はじめに
右側の感染性心内膜炎(IE)は静注薬物常用者でよく見られ、この集団の心内膜炎の35〜60%を占めています1、2。 ここ数十年で静注薬物依存症が増加する以前は、右側心内膜炎はまれで、ほぼ心臓の奇形を持つ患者のみに発生していました。

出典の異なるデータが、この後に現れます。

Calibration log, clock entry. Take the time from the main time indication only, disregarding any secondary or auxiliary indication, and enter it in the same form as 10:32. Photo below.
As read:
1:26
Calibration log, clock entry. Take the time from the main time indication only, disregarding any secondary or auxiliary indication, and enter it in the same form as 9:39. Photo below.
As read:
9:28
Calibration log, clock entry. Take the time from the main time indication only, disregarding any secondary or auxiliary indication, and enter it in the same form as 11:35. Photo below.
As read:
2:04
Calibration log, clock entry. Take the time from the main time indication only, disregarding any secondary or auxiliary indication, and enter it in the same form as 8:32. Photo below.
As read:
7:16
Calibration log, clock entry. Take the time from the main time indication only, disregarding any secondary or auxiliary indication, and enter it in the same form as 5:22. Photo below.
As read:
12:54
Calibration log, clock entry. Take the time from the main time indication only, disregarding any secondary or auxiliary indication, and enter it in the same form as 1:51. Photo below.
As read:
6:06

3,4大規模なシリーズからの現在の推定では、非依存症の患者に現れる右側IEはわずか5~10%です5,6。 このような症例は文献上ほとんど報告されておらず、その診断は臨床上重要な課題となり得ます7。
我々は、静脈穿刺の既往がなく、最近当科で形態学的に正常な三尖弁の心内膜炎と診断された男性の症例を記述する。
臨床例
数年前から活動性のない十二指腸潰瘍のみの既往が目立つ57歳男性が,7日前からの発熱性症候群(最高40℃),著しい全身性関節・筋肉痛,両足の赤斑状皮膚病変,左肩と肘の炎症により入院した. 呼吸器、腹部、泌尿器、耳鼻咽喉科領域には感染性の病巣はみられなかった。 注射薬や静脈内カテーテルの使用は否定的であった。 アルコール依存症,性感染症のリスク行動,最近の歯科治療歴はなかった. リウマチ熱の既往はなかった. 臨床歴としては,5週間前に左肘に小さな表在性病変があり,数日で治癒した.

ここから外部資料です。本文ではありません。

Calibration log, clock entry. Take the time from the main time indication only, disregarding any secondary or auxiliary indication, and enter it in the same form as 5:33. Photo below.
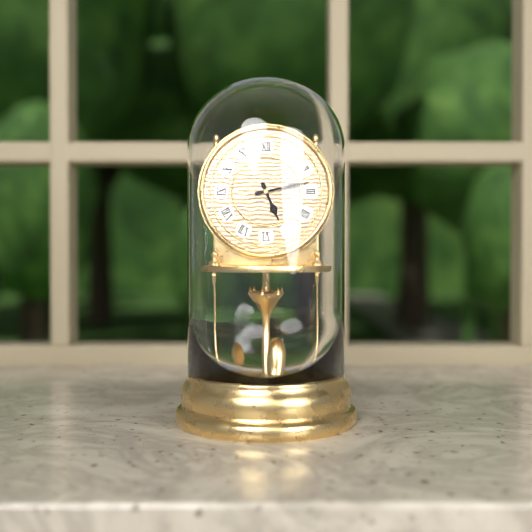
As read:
5:13
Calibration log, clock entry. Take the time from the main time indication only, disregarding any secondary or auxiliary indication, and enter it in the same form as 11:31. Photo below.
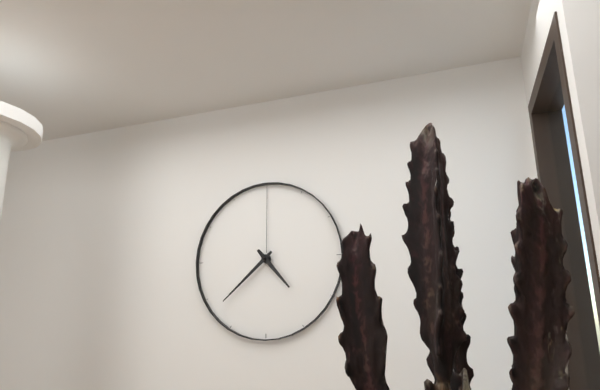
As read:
4:38
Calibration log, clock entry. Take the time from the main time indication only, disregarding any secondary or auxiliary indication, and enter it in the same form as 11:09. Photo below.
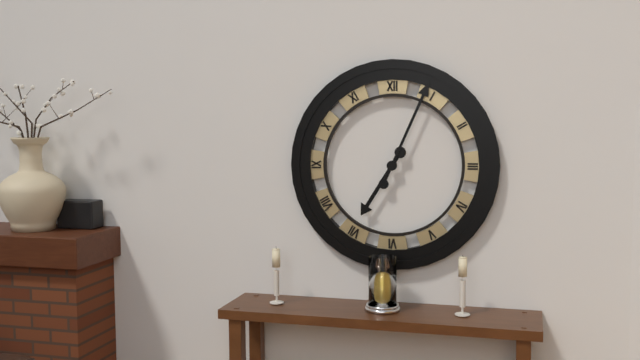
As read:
7:04
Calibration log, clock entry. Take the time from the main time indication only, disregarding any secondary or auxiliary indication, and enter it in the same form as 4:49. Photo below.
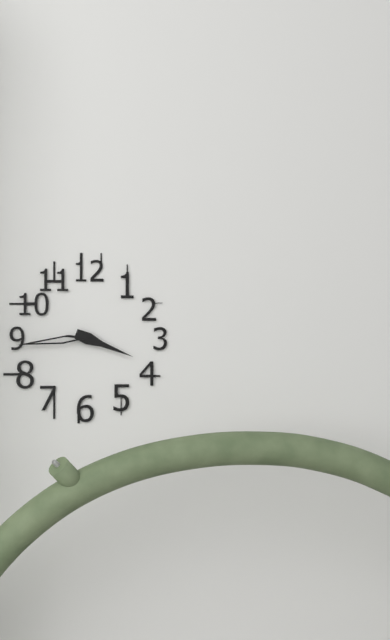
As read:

身体所見では、体温38℃、両肺野の下3分の1に細かい吸気端クラック、強い関節・筋肉痛による著しい運動制限、左肩鎖関節と胸鎖関節に炎症の兆候、左肘に程度の差はあるが両脚に点状の複数の紫斑病変(ダイアスコープで陰性)が見られた。 その他の身体所見はすべて正常であった. 心内膜炎の皮膚・粘膜病変,静脈穿刺痕,心雑音,リンパ節腫脹,髄膜炎の徴候,神経症状は認められなかった.5 g/dLのヘモグロビン)、好中球増加(85%)を伴う白血球増加(23 000/μL)、中等度の胆汁うっ滞を伴う肝臓パネルの変化(ビリルビン, 2.0 mg/dL; アルカリホスファターゼ, 416 U/L; GGT, 75 U/L) および顕微鏡下血尿(20 RBCs/field)であった。 胸部X線では両側の基底膜への浸潤がみられた. ヒト免疫不全ウイルスの血清検査は陰性であった. 経食道心エコーでは三尖弁の外側葉に16×3mmの糸状の移動性植生を認めたが,形態的にはこの特徴以外は正常であった(図1). 僧帽弁、大動脈弁、肺動脈弁には植生の兆候はなく、すべて正常であった。 これらの所見は24日後に行われた追跡経食道検査でも確認された
図1. 経食道心エコー図では、三尖弁の外側リーフレットの心房側面の内側セグメントに挿入された移動性の16x3mmの糸状像があり、植生と一致した。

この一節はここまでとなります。